Assignment: Where the records below show a line containing "#4 box from (597, 118) to (662, 198)", start copying; end with the line containing "- stator [0,134,135,276]", and copy it too.

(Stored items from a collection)
********************
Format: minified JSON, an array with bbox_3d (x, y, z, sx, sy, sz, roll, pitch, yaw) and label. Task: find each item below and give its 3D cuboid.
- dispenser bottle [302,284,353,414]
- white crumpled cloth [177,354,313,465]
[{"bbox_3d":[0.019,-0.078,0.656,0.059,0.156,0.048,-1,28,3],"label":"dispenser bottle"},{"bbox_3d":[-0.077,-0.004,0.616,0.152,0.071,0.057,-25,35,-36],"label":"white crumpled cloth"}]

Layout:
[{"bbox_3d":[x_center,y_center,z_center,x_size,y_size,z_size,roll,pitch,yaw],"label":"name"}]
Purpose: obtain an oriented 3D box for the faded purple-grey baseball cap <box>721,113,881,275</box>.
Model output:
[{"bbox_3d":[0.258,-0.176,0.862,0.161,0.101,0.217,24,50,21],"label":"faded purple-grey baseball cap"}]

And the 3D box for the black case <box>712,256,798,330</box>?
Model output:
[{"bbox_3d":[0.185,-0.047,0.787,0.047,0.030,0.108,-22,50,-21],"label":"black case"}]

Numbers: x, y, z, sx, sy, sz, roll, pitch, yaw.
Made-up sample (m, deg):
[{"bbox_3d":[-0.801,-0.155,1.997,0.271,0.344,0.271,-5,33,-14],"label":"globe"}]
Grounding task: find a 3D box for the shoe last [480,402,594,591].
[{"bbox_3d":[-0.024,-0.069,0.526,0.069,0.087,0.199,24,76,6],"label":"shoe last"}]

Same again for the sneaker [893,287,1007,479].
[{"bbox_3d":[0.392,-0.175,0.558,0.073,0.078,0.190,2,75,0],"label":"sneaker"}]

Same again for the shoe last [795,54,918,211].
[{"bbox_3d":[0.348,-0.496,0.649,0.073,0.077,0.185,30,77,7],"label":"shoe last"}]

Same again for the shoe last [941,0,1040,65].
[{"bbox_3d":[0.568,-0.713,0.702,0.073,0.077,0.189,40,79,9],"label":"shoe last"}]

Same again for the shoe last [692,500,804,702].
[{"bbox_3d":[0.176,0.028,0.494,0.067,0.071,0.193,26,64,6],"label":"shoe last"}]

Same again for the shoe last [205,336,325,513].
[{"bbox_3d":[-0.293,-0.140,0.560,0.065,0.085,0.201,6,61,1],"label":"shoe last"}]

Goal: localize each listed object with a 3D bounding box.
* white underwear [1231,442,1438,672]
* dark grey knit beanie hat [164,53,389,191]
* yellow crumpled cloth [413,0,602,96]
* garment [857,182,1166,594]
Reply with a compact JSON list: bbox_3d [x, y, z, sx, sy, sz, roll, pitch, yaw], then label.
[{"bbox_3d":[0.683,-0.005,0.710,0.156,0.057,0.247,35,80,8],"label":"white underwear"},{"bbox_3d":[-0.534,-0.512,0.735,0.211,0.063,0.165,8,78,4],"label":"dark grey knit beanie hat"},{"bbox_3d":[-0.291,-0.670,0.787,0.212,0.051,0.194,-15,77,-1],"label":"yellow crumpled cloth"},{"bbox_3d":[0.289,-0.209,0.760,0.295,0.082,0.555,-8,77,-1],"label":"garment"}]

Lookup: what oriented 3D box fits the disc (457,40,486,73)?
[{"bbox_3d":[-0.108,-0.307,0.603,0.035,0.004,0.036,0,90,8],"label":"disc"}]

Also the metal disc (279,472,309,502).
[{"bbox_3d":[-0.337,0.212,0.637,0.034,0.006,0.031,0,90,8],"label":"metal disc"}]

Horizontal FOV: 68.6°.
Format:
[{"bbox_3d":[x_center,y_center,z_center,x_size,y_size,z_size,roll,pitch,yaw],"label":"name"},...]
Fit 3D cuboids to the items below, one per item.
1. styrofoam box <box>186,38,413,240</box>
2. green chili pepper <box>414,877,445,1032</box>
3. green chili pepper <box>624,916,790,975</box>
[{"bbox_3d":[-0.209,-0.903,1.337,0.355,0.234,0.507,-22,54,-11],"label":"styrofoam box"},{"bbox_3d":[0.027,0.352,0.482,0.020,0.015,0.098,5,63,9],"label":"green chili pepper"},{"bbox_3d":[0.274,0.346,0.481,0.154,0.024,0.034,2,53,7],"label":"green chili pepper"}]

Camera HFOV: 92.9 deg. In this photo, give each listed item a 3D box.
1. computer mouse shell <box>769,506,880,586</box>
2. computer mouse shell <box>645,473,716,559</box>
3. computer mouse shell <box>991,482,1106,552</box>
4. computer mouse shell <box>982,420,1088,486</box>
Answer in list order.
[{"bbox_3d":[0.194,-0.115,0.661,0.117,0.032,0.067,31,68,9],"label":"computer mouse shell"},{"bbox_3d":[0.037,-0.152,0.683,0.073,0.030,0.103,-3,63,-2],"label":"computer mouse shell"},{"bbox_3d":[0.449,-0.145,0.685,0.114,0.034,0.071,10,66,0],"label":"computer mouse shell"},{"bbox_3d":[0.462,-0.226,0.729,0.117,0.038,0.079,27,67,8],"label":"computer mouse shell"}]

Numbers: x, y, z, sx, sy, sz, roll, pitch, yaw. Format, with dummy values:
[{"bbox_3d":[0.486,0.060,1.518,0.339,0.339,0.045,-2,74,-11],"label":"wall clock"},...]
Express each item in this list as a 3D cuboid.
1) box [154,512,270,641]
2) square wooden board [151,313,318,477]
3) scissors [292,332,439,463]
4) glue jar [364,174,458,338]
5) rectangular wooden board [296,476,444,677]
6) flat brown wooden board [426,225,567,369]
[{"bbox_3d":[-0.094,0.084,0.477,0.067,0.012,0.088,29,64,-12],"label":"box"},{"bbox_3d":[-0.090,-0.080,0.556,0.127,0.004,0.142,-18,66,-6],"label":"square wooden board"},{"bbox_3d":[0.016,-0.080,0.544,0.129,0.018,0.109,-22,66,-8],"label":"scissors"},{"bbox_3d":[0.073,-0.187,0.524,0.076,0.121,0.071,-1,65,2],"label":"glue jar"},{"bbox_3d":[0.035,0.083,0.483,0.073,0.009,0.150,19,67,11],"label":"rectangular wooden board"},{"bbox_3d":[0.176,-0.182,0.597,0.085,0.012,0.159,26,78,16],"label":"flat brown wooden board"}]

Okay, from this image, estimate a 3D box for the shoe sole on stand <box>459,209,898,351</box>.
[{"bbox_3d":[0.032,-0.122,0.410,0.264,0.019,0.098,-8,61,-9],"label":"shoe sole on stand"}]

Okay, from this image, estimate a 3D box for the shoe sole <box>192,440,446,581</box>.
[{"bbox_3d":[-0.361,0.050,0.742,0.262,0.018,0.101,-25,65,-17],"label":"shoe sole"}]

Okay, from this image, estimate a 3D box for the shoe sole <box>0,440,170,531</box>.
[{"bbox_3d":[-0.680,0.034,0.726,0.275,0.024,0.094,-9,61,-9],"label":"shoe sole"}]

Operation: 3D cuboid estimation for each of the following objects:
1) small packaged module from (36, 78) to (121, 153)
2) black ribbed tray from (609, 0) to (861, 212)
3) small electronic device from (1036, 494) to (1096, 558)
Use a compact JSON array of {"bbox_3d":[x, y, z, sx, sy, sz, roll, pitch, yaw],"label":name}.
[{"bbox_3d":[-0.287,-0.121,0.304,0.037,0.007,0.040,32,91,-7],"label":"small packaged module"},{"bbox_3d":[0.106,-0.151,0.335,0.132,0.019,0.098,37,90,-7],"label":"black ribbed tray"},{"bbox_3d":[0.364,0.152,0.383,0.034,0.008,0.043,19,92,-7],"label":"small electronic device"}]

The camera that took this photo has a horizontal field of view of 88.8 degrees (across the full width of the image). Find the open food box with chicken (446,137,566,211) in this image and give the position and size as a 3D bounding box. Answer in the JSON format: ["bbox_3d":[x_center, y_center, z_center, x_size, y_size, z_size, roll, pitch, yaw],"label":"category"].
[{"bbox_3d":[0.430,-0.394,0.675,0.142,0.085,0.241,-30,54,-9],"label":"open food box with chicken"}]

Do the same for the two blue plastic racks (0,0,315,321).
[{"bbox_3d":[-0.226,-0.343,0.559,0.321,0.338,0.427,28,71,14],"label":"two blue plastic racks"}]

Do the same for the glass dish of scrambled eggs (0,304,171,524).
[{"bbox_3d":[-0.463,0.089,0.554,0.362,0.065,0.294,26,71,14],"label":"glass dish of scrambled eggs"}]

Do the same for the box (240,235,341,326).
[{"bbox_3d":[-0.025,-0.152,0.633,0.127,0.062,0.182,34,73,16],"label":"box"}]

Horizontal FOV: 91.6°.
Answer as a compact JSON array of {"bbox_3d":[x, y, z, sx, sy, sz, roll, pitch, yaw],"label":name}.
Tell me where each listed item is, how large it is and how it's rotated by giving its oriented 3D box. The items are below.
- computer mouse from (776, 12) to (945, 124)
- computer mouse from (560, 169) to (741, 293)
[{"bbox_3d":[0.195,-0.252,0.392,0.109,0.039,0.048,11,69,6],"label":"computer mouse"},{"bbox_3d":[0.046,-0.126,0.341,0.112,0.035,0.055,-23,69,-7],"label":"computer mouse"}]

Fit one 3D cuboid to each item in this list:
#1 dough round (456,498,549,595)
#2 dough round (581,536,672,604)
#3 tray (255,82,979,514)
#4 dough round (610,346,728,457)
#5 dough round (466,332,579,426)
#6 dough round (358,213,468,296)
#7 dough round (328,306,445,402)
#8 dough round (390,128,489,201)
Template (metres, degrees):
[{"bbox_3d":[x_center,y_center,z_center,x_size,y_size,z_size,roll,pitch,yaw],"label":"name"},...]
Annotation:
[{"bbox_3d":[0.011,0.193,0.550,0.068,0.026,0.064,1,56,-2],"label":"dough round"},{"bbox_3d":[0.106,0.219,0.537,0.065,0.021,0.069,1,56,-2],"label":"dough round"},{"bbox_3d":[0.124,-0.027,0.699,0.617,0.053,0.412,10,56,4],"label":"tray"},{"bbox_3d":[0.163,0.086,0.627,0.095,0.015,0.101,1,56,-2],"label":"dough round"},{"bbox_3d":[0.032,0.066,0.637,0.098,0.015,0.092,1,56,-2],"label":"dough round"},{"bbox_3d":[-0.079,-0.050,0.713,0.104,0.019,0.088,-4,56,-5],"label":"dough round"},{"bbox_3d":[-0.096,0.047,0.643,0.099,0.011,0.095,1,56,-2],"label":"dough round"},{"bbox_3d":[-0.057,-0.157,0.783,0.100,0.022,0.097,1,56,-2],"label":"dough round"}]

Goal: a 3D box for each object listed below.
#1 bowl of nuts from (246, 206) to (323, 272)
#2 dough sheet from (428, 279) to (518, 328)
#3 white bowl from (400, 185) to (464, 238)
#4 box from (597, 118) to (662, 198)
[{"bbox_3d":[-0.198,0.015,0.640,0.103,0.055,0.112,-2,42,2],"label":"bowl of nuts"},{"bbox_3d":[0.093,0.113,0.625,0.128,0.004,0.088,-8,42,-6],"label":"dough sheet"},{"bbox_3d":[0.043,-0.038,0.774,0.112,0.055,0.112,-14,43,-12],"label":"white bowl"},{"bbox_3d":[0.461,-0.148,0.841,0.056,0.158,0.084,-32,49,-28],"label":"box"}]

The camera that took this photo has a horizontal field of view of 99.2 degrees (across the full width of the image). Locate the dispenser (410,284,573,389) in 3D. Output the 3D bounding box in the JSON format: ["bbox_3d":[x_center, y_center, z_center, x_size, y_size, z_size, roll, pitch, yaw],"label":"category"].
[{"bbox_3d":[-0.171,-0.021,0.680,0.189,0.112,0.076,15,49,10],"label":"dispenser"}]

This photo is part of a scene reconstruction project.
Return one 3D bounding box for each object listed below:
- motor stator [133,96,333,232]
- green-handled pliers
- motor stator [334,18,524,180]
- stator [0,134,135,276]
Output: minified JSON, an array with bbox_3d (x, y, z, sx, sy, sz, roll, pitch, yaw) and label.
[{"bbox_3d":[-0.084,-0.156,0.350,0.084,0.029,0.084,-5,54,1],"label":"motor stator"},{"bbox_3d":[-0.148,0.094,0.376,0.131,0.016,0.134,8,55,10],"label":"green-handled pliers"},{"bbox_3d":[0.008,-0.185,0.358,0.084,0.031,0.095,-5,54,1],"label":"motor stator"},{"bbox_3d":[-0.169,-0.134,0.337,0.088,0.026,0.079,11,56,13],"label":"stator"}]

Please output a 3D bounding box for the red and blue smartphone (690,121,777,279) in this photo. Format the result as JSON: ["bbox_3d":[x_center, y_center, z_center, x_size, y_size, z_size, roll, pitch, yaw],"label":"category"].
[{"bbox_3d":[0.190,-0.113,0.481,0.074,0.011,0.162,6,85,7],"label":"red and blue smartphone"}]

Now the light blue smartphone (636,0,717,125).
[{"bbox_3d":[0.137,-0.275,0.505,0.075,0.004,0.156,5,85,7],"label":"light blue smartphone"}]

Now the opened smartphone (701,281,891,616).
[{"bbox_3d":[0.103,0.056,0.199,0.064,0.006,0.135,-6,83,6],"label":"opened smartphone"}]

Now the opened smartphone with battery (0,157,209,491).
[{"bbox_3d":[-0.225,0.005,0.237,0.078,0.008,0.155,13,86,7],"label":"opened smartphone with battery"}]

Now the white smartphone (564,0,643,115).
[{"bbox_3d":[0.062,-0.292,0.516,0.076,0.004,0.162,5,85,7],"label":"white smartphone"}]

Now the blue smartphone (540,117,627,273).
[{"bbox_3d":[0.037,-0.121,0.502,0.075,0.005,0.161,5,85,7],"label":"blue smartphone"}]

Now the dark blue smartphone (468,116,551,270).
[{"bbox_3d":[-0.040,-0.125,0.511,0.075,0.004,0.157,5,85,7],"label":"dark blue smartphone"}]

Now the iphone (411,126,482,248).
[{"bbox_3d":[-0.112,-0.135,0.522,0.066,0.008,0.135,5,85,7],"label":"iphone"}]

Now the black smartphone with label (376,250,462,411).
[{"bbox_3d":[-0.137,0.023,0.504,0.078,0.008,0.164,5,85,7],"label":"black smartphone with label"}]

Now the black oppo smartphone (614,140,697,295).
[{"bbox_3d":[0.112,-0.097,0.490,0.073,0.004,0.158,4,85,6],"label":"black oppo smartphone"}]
********************
Reply to the task:
#4 box from (597, 118) to (662, 198)
[{"bbox_3d":[-0.198,0.015,0.640,0.103,0.055,0.112,-2,42,2],"label":"bowl of nuts"},{"bbox_3d":[0.093,0.113,0.625,0.128,0.004,0.088,-8,42,-6],"label":"dough sheet"},{"bbox_3d":[0.043,-0.038,0.774,0.112,0.055,0.112,-14,43,-12],"label":"white bowl"},{"bbox_3d":[0.461,-0.148,0.841,0.056,0.158,0.084,-32,49,-28],"label":"box"}]

The camera that took this photo has a horizontal field of view of 99.2 degrees (across the full width of the image). Locate the dispenser (410,284,573,389) in 3D. Output the 3D bounding box in the JSON format: ["bbox_3d":[x_center, y_center, z_center, x_size, y_size, z_size, roll, pitch, yaw],"label":"category"].
[{"bbox_3d":[-0.171,-0.021,0.680,0.189,0.112,0.076,15,49,10],"label":"dispenser"}]

This photo is part of a scene reconstruction project.
Return one 3D bounding box for each object listed below:
- motor stator [133,96,333,232]
- green-handled pliers
- motor stator [334,18,524,180]
- stator [0,134,135,276]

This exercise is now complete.